A terrible, evil man.

My thoughts put up a little fight about that one. He hasn’t exactly hurt me. Or tortured me. Emerson refuses to let me go hungry. That could be a form of torture. Keeping me alive to endure this.

Endure getting fucked, a voice taunts. The way you like.

“Well,” I say to nothing, to no one, “how would I know? He’s the only one I’ve ever done that with.”

The only man you’ve ever wanted enough.

Jesus. I hate this voice, whoever she is. She’s too honest and right. It’s not like I haven’t had invitations over the years. Boys asking me on dates. None of them rose to the level of Emerson.

The ocean’s receding now. I’m concealing myself from it. Putting a wall between us. It doesn’t get to watch me anymore.

“Fuck you,” I tell the waves. “You’re not looking now, are you? Can’t see a damn thing.”

Talking to the ocean is definitely a sign that I’m losing it. Water isn’t sentient. It’s not the swells that have been watching. It’s just Emerson. The worst, lowest admission is that I like when he’s watching. The warmth and the hot focus of it. I like it. I want it. I wish he was watching me now. The sickest, most twisted thing I’ve ever wanted.

I’ve never wanted to be a captive. I wanted to be free. That’s why I came. I thought this was freedom, but it’s a cage.

A frame in a gallery. Nailed to the wall.

“Why?” I can’t make my voice go above a whisper. “Why would you think I’d want this?”

What I’m really asking is, how did you know? How did he know I would love this room? That I would seethe at this room? That I would, in spite of myself, long to be at a canvas here? How did he know that about me? I’ve never said that to anyone.

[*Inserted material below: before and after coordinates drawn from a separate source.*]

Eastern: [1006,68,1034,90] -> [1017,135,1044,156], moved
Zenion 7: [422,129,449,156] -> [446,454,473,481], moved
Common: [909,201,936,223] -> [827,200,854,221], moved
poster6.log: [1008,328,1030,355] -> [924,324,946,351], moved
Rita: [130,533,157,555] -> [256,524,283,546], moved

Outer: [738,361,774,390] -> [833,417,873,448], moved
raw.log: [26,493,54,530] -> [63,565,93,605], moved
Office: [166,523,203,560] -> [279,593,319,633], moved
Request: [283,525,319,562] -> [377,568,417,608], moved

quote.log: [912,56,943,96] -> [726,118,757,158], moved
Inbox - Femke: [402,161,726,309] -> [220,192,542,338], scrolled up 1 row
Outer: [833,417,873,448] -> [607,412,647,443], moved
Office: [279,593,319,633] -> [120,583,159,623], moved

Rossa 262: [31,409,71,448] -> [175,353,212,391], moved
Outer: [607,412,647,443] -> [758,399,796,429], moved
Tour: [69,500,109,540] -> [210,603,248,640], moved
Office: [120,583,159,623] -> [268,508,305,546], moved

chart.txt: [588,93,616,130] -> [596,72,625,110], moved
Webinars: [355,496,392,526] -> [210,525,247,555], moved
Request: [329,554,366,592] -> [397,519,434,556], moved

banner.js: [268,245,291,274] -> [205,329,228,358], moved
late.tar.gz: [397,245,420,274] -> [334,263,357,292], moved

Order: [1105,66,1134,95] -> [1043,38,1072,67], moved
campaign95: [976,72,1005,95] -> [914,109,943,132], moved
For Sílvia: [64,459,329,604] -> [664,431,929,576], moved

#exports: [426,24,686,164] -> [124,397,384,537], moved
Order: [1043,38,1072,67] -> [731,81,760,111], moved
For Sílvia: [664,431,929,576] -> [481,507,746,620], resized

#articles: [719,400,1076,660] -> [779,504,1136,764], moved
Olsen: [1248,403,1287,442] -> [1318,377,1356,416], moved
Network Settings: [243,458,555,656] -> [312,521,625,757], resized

Tears prick at the corners of my eyes. Paint upon paint. Formless shapes.

I don’t look for Emerson.

I don’t so much as turn my head.

If he wants to see me, I will. If he wants me to see him, I will. That’s what I’ve learned about Emerson. If he wants me to know he’s here, I’ll know it.

He waited for me outside my apartment. He came inside my apartment. I can feel him waiting here, too. In the house.